19

12 0 0
                                    

Menyiapkan sebuah album baru selalu terasa menyenangkan. Menjadi seorang musisi yang karyanya didengar oleh jutaan orang adalah sebuah kesenangan tersendiri, tetapi ketika lagu mereka memberikan setidaknya sedikit inspirasi atau pembawa kebahagiaan rasanya ada kepuasan tersendiri, kebahagiaan yang tak mampu dijelaskan. Sebab dengan begitu, mereka sadar jika eksistensi mereka berharga bagi seseorang. Sama seperti Jimin yang mencintai pekerjaannya, dia ingin menyanyi dan menari dalam waktu selama mungkin. Namun ia tidak pernah menyukai siapa yang telah dipaksa menepi dari kehidupannya hanya karena pekerjaan.

Banyak hal yang menjadi pertimbangan, mulai dari lirik lagu yang hingga nada dan tempo lagu yang akan digunakan. Bagi Jimin kesulitan sejenis itu menyenangkan, karena nantinya mereka bisa menunjukkan sebuah karya yang lebih baik.

Baru saja lelaki itu menyandarkan tubuhnya pada ruang kerja, mengetikan beberapa hal yang berkaitan dengan susunan perilisan album yang akan datang namun mendadak Jimin mendapat perintah untuk segera menemui atasannya, menghadap si pemilik agensi itu. Sudah dapat mengerti dengan jelas jika pertemuan ini bukan sesuatu yang baik, mengingat banyak sekali hal buruk yang ia lakukan.

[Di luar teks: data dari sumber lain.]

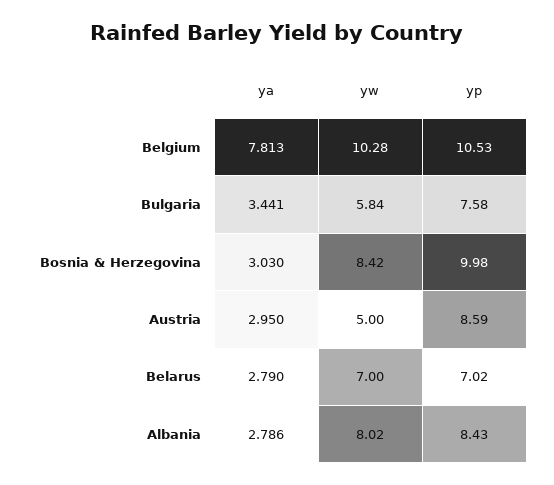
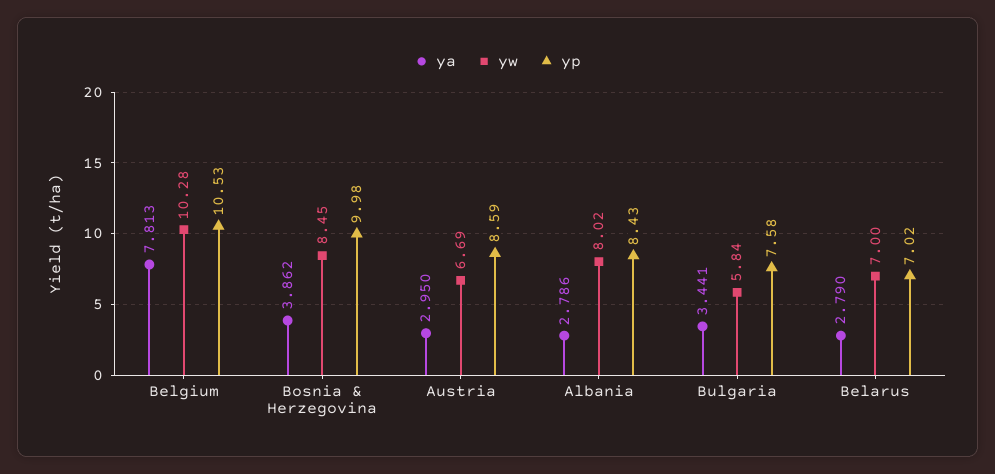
ya, Bosnia & Herzegovina: 3.03 -> 3.862
yw, Bosnia & Herzegovina: 8.42 -> 8.45
yw, Austria: 5 -> 6.69

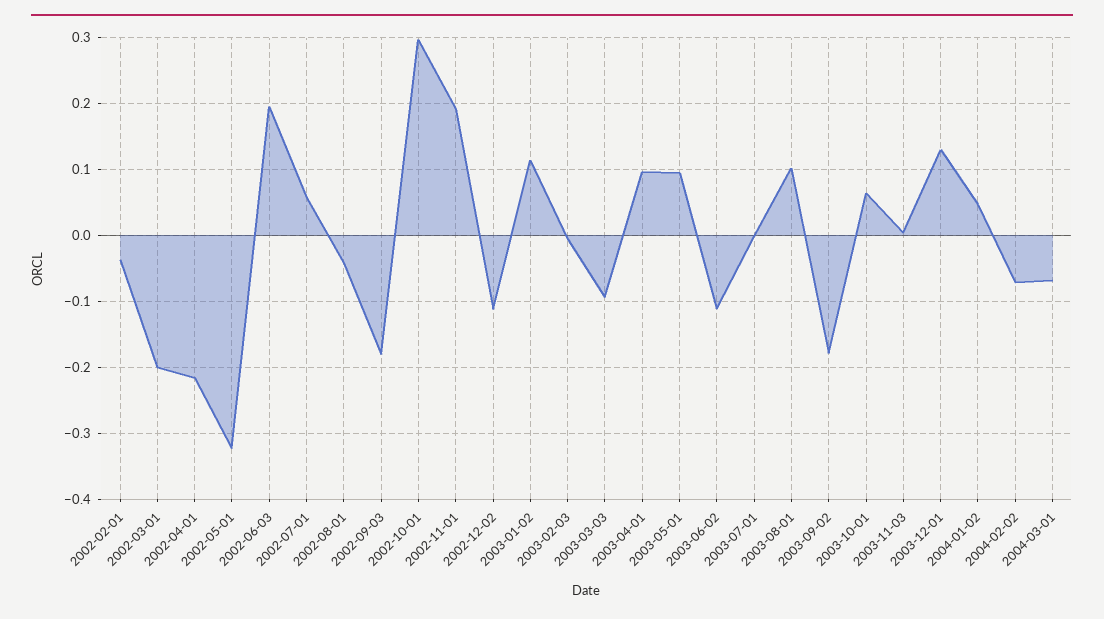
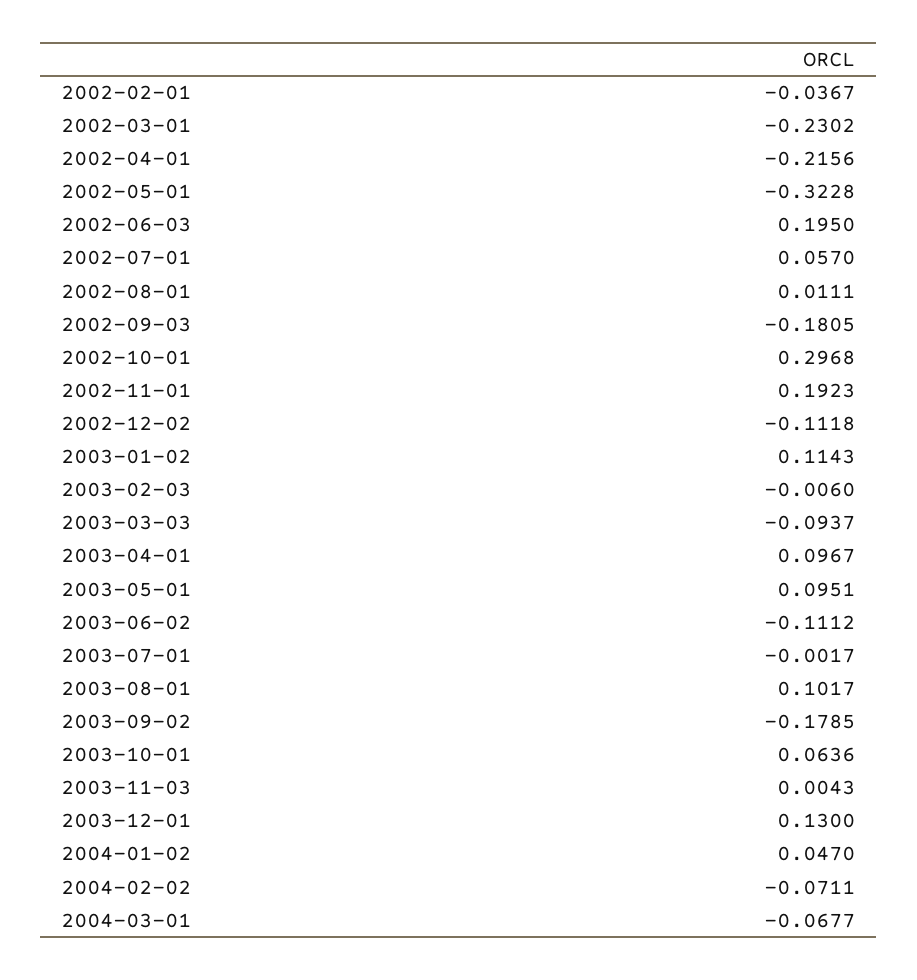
2002-03-01: -0.2 -> -0.2302
2002-08-01: -0.04 -> 0.0111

Ruang kerja yang sebagian besar daerahnya terlapisi oleh kaca tebal kedap suara. Tidak bisa menerka apa yang akan terjadi setelah ini karena sejauh perkiraannya, Jimin akan mendapatkan sebuah masalah. Jimin perlahan menghembuskan napas kala berada di hadapan pintunya, wajahnya terlihat lebih serius dengan namun terdapat sedikit aura murung yang tak bisa ditutupi. Membuka pintu tersebut dengan akses khusus berupa accses card.

"Ya, ada apa?" Jimin secara perlahan menarik salah satu kursi di sana, duduk dengan postur tegap, Jimin berubah tegang.

Pria di hadapannya pun mengulas senyum. "Aku dengar kau ingin kembali ke London, ya?"

"Iya, aku ingin kembali."

"Untuk menemui gadis itu, kan?"

"Iya, mungkin. Harusnya hal ini tidak akan membawa dampak buruk karena saya sudah mengakhiri urusan dengan media."

Pria itu mengubah tatapannya menjadi tajam, jelas jika ada sebuah tutur kata yang salah dari apa yang Jimin ucapkan barusan. "Tidak bisa. Aku tidak mau jika kau nantinya akan menimbulkan masalah lagi, kau tidak bisa membiarkan semua rekanmu menderita karena ulahmu. Lagi pula kalian harus melanjutkan World Tour sepuluh hari lagi."

Mungkin egois, tapi sayangnya sejauh ini Queen menjadi bagian penting dalam kehidupannya. Jujur saja, Jimin berkali-kali mempertanyakan perasaannya sendiri. Apakah semua ini benar? Apakah dia telah melakukan sebuah kesalahan lagi? Karena selama ini setiap kali ia mencoba untuk menemui Queen, semesta seakan menampar dengan kenyataan—seolah berbisik bahwa Queen tidak akan pernah menjadi bagian hidupnya.

Pria yang menjadi pendiri agensi tersebut kembali berbicara, raut wajahnya terlihat lebih bahagia dari pada sebelumnya. Seolah menemukan titik terang. "Ada soloist yang mengajakmu berkolaborasi untuk single terbarunya. Dia sedang naik daun akhir-akhir ini." Jimin hanya mengangguk dan terlihat sama sekali tidak berminat, padahal kemarin ia sudah menolak tawaran ini. Tapi sepertinya tawaran ini teramat mendesak.

"Kolaborasimu dengannya pasti akan memberikan dampak baik dari kedua pihak, skandal tentangmu akan tersingkirkan dengan kabar kolaborasi kalian berdua yang pasti sukses dan kau juga—oh lihat, dia datang."

Sedetik setelah ia mengatakan hal tersebut, Jimin menoleh ke arah pintu keningnya mengernyit kebingungan ketika memperhatikan sosok perempuan memasuki ruangan ini dengan senyuman lebar. Dari pada urusan idol Korea, sepertinya gadis itu lebih terlihat seperti seorang model papan atas, bagaimana caranya berjalan hingga lekuk tubuhnya.

Dia sedikit membungkuk di hadapan mereka berdua, masih tersenyum hingga. Sangat anggun. "Salam kenal, nama saya Taeri. Semoga kita sukses dalam kolaborasi ini."